When looking at medium-long term trends to capitalise on, it can be very useful to gauge whether the direction of momentum for the stock price is changing. The MACD is an incredibly powerful indicator for this specific purpose. A momentum shift can be pinpointed if the MACD line (26-period exponential moving average (EMA) minus the 12-period EMA) crosses over with the signal line (9-period EMA of the MACD line.

MACD – one of the most powerful momentum indicators

The MACD on the VanEck ETF chart shows a crossover of these lines in the first week of February and the first green candle in months.
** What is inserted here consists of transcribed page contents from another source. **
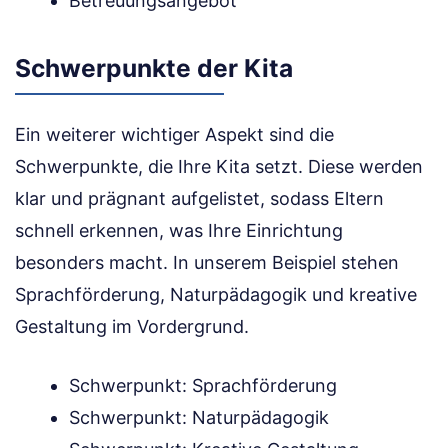
Betreuungsangebot
Schwerpunkte der Kita
Ein weiterer wichtiger Aspekt sind die
Schwerpunkte, die Ihre Kita setzt. Diese werden
klar und prägnant aufgelistet, sodass Eltern
schnell erkennen, was Ihre Einrichtung
besonders macht. In unserem Beispiel stehen
Sprachförderung, Naturpädagogik und kreative
Gestaltung im Vordergrund.
Schwerpunkt: Sprachförderung
Schwerpunkt: Naturpädagogik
I found this to be a strong bullish confirmation for the steel industry which went in hand with the strong fundamental argument for steel prices at the time. 

Stock selection - Steel Dynamics, a quintessential value stock

Of course, alongside analysis of the steel industry, I was busy shortlisting steel stocks that would produce the best risk-reward for the trade. I like to use screeners such as Finviz to help out with this so that I can find companies with the most attractive metrics such as Price to Earnings or Debt to Equity, as these would be the companies that investors are likely to favour. Steel Dynamics, the younger brother of the US steel industry leader Nucor appealed to me as the top pick for the trade with the chart showing excellent upside potential if it broke out of the bull flag. And so it did, with the MACD also producing a crossover on the same week of the break out providing the bullish confirmation for the trade to go ahead.

Technical chart set up for medium term swing trade on STLD

Upon entry in early February, STLD immediately started to produce returns off the back of the Fed maintaining rates at near-zero levels in January and the CPI numbers coming in hot once again, benefitting value stocks. The Invasion of Ukraine and the commodity boom led to even further gains.

My first take-profit price is the previous high of the bull flag at $74. However, beyond this, determining price targets becomes tricky as the price has entered the all-time high territory, therefore no previous support or resistance levels exist. The only technical target here is from the bull flag target by projecting the length of the flagpole from the initial upward trend (black dotted line) onto the upper trend line.

Bull flag technical break out – don’t fully trust everything it tells you

Gambling your entire trade on price reaching a target such as the bull flag break, however, is totally irrational. You can possibly use Fibonacci levels which I may talk about in a later article. For this trade, trimming the position in incremental steps of $2-$5 is my best option, and I aim to close the position at the psychological level of $100. I have placed a stop loss at my entry price, and will closely monitor macroeconomic developments in case I need to close the trade early. The strong retest and resumption of the $74 support level is likely another great take-profit opportunity.

For those interested, you can find my equity research report on Steel Dynamics (STLD) covering everything from valuation to ESG on my LinkedIn page.

That’s all for this week, hope you enjoyed it!

Ronan


Disclaimer

This communication is for informational and educational purposes only and should not be taken nor used as investment advice, as a personal recommendation, or solicitation to buy or sell any financial instrument. This material has been prepared without considering any particular recipient’s investment objectives or financial situation and has not been prepared in accordance with the legal and regulatory requirements to promote independent research. Any references to past or future performance of a financial instrument, index or structured product are not, and should not be taken as, a reliable indicator of future performance. I assume no liability as to the accuracy or completeness of the content of this publication.